### Material for the task
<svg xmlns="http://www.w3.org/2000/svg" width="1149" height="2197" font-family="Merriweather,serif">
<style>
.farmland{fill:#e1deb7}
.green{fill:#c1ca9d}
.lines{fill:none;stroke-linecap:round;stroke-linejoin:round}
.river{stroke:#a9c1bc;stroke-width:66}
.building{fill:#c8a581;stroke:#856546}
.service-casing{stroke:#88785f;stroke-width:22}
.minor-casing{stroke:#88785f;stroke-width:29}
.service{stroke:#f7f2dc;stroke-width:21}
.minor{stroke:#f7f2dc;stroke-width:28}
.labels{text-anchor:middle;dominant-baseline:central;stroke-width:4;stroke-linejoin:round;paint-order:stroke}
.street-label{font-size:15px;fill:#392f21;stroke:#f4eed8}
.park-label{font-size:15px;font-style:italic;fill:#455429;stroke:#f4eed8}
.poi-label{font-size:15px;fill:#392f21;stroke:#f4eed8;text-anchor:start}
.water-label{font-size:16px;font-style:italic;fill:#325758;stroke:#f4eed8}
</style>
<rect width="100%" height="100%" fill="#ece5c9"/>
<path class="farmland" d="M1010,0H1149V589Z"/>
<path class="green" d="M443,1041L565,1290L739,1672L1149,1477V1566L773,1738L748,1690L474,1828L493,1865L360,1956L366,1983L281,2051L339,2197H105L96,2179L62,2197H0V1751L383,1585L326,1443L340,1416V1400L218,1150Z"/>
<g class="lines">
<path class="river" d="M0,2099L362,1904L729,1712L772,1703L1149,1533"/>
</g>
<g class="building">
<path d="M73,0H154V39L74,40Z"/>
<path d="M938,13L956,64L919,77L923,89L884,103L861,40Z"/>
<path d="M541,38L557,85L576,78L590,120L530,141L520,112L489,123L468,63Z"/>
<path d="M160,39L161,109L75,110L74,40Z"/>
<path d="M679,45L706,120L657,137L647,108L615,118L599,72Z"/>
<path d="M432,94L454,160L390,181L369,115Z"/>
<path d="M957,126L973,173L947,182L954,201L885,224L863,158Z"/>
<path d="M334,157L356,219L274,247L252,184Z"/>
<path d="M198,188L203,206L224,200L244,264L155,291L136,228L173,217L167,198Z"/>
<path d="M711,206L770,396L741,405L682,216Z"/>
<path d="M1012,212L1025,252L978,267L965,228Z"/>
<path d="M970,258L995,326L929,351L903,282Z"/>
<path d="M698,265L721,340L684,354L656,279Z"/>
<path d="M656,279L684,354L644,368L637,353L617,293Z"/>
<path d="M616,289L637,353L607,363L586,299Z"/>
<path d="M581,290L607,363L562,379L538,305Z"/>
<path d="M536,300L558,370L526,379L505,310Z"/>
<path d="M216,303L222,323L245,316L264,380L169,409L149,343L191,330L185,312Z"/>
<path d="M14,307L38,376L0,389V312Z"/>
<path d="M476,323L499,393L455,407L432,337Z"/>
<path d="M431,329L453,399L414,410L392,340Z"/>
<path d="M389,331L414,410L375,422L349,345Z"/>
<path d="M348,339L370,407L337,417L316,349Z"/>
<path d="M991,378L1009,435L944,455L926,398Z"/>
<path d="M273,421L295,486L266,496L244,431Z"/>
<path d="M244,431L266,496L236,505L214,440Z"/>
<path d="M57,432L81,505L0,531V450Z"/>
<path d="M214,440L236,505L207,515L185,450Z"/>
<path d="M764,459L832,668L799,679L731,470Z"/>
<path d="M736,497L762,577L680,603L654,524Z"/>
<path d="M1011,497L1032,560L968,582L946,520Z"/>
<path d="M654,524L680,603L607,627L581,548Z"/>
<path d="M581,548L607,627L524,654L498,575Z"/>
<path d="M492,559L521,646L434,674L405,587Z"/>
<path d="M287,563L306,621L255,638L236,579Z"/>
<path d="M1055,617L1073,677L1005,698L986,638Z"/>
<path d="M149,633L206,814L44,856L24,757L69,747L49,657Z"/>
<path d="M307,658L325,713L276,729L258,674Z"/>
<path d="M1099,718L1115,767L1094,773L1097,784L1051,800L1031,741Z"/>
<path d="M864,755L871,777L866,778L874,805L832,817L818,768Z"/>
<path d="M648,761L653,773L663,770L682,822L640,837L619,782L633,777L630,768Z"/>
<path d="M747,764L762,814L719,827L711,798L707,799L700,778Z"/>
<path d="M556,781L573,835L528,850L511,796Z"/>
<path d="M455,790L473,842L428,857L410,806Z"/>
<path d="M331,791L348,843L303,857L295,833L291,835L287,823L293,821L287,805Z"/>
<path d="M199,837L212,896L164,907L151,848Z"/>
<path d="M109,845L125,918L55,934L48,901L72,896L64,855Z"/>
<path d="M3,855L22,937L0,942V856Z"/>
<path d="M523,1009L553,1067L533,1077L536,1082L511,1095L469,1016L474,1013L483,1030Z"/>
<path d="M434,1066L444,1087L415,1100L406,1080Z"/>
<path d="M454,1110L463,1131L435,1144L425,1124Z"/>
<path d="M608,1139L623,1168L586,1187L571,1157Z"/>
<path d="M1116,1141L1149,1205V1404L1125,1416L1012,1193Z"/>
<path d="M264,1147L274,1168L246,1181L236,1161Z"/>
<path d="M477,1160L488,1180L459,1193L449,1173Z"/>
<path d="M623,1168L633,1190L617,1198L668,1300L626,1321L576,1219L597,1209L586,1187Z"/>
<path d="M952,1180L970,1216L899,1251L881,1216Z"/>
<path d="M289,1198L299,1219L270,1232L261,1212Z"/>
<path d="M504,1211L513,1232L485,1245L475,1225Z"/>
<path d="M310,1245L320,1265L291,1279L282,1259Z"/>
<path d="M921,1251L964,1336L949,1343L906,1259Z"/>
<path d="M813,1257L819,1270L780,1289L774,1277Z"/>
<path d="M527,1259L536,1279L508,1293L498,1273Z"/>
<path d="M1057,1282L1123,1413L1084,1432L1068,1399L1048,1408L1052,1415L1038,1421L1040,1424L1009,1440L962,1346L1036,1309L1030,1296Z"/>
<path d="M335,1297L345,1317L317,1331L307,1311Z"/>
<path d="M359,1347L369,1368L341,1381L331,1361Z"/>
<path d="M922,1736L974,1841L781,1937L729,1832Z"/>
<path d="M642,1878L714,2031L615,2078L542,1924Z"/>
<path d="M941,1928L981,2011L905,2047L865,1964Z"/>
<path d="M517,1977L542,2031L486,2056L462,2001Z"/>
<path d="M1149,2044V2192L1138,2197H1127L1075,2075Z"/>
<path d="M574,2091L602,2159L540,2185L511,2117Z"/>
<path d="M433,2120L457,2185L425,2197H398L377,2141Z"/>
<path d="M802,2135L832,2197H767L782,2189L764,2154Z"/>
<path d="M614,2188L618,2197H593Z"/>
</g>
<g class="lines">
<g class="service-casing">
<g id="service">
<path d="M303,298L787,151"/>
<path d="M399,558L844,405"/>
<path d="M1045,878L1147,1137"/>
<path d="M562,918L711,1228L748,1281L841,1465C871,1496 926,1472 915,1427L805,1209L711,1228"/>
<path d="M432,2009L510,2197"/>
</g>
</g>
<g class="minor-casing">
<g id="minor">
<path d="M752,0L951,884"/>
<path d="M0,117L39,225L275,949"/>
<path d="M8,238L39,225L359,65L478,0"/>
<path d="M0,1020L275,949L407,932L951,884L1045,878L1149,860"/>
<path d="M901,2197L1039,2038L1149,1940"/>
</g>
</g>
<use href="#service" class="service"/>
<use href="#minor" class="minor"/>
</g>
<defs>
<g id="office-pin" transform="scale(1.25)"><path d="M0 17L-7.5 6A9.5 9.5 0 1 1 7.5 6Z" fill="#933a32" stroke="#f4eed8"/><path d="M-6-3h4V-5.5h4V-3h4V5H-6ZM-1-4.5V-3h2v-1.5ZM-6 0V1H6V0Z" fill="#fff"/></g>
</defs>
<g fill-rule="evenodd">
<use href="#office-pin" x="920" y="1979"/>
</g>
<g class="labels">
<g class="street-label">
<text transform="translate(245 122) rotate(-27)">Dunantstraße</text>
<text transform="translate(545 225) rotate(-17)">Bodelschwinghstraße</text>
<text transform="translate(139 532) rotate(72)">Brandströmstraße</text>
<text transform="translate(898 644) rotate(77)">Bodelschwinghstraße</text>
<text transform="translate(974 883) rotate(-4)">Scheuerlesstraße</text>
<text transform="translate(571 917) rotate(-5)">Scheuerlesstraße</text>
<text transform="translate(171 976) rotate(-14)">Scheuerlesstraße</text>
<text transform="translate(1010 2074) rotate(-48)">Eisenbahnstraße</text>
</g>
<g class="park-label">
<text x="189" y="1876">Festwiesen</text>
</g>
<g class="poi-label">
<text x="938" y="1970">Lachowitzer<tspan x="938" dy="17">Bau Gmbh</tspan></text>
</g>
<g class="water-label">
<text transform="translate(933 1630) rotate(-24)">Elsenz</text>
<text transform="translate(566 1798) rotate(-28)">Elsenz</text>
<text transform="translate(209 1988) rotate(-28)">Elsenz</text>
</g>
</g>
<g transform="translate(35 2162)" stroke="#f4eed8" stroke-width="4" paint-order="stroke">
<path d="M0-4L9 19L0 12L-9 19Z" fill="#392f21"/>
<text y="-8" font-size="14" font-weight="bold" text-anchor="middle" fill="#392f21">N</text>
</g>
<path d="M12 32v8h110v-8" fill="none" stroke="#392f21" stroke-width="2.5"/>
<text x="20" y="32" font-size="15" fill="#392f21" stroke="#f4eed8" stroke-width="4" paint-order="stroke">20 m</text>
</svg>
---
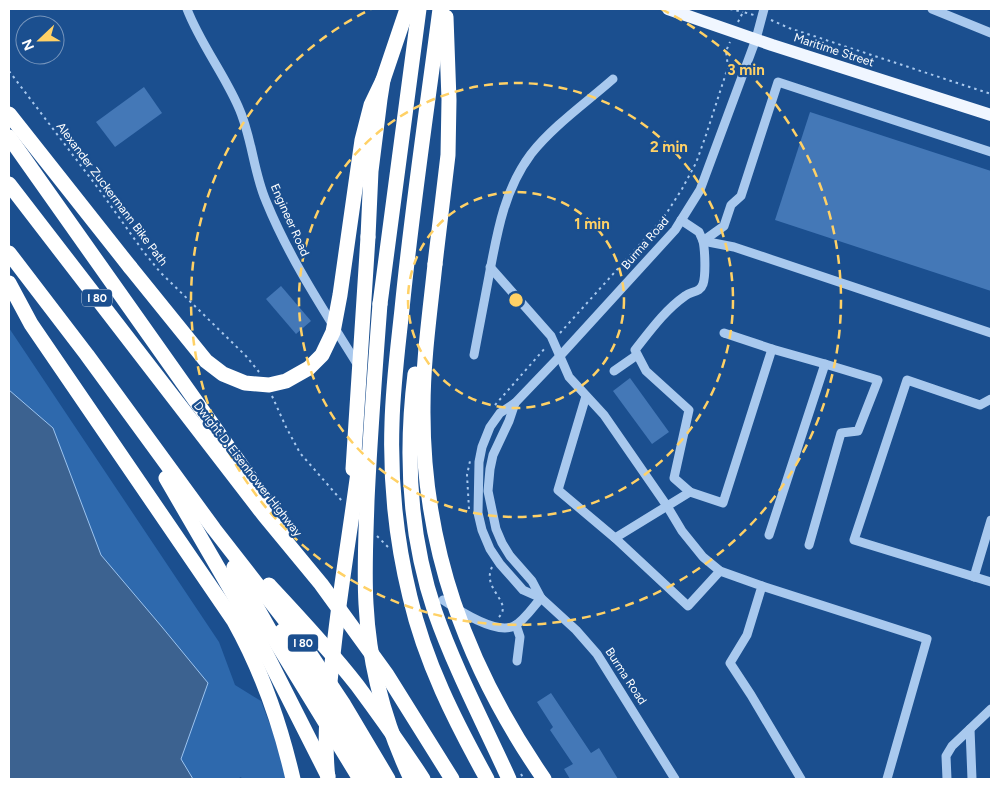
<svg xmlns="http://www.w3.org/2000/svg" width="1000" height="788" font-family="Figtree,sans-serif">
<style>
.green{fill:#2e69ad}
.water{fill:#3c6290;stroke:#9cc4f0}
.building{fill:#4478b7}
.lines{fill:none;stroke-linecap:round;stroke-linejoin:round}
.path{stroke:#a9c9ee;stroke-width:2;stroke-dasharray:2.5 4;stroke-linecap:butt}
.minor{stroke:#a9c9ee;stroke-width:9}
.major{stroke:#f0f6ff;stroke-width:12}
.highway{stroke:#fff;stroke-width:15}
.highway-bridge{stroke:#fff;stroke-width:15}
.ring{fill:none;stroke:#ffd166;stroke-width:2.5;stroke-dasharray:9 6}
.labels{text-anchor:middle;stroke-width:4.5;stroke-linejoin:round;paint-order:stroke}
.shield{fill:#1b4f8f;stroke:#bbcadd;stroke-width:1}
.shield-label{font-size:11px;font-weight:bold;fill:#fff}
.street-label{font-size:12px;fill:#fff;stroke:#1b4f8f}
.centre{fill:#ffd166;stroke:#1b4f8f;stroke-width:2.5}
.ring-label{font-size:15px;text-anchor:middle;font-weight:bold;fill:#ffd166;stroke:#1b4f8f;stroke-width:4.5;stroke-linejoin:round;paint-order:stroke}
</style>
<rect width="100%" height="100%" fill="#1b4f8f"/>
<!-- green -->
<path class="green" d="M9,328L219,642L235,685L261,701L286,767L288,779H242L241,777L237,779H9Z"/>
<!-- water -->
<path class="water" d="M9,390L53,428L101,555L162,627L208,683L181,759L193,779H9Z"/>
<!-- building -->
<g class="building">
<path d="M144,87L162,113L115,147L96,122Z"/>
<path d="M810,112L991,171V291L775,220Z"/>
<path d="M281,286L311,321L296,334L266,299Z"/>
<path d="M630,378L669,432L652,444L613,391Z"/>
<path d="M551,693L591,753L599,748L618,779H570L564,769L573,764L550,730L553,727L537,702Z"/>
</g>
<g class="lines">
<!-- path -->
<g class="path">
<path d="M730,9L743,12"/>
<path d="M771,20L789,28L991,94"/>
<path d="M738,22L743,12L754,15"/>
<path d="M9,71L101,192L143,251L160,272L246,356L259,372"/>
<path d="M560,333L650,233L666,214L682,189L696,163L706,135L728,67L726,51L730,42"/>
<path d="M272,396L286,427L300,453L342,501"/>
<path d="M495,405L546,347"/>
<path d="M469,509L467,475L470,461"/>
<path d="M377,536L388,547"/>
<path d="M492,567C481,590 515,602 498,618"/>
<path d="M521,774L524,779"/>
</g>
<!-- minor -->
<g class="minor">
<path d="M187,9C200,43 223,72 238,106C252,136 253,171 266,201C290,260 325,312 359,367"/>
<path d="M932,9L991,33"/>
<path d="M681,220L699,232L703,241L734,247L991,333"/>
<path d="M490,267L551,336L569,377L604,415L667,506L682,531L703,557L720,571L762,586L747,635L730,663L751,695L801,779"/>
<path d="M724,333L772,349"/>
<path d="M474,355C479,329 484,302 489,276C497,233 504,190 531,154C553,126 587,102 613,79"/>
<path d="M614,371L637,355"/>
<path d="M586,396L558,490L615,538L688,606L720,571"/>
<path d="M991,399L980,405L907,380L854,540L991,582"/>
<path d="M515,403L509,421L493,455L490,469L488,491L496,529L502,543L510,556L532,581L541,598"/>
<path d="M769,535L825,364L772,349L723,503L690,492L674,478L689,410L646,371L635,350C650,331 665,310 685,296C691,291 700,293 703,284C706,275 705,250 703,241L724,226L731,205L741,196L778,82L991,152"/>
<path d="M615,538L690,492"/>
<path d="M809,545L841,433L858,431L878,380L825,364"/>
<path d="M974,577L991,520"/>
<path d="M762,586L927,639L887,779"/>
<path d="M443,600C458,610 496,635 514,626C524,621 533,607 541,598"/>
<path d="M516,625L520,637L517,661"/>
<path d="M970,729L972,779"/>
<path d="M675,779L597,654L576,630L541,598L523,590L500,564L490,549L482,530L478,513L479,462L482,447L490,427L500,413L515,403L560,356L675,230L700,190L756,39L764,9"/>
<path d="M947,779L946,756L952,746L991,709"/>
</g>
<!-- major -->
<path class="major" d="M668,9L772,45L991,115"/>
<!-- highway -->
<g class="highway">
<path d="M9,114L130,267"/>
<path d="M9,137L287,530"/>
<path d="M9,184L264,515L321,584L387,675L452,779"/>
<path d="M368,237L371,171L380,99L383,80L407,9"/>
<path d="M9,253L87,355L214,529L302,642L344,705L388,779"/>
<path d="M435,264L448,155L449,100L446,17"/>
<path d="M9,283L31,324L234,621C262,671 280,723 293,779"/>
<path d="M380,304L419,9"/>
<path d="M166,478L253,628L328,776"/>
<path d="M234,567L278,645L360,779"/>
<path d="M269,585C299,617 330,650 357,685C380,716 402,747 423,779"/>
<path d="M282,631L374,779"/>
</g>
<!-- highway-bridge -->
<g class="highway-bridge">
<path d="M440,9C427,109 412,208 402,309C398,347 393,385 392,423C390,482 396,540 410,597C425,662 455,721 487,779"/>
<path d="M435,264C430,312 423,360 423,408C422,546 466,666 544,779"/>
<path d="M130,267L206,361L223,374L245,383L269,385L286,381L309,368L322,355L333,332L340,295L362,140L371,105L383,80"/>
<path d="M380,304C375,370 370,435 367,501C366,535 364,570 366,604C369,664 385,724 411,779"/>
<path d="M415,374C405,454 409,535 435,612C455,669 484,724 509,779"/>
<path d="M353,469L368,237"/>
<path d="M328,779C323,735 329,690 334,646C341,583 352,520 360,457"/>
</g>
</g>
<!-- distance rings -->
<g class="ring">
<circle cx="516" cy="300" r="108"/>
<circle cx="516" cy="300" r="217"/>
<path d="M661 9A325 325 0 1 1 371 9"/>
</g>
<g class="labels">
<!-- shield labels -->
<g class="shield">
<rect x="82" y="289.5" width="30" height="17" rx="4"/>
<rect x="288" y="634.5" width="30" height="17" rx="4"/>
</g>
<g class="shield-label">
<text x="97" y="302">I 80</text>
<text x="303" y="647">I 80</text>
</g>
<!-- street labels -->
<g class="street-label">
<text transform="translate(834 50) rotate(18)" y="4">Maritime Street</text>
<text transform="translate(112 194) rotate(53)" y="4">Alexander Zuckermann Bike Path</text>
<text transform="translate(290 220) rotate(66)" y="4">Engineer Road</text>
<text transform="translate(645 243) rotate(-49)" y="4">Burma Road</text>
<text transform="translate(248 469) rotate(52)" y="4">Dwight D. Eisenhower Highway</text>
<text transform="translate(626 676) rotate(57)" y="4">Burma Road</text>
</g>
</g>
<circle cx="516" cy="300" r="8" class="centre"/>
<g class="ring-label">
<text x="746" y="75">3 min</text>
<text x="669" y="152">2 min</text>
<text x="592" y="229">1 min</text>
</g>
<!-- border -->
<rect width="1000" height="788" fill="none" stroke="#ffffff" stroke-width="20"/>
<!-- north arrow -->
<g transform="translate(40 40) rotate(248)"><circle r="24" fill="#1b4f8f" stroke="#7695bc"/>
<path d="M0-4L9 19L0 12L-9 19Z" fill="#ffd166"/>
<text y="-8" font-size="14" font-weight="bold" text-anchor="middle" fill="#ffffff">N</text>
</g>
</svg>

### Task
Please work out how many lines of the listing contain the string "family", and answer with the number only.

### Expected answer
2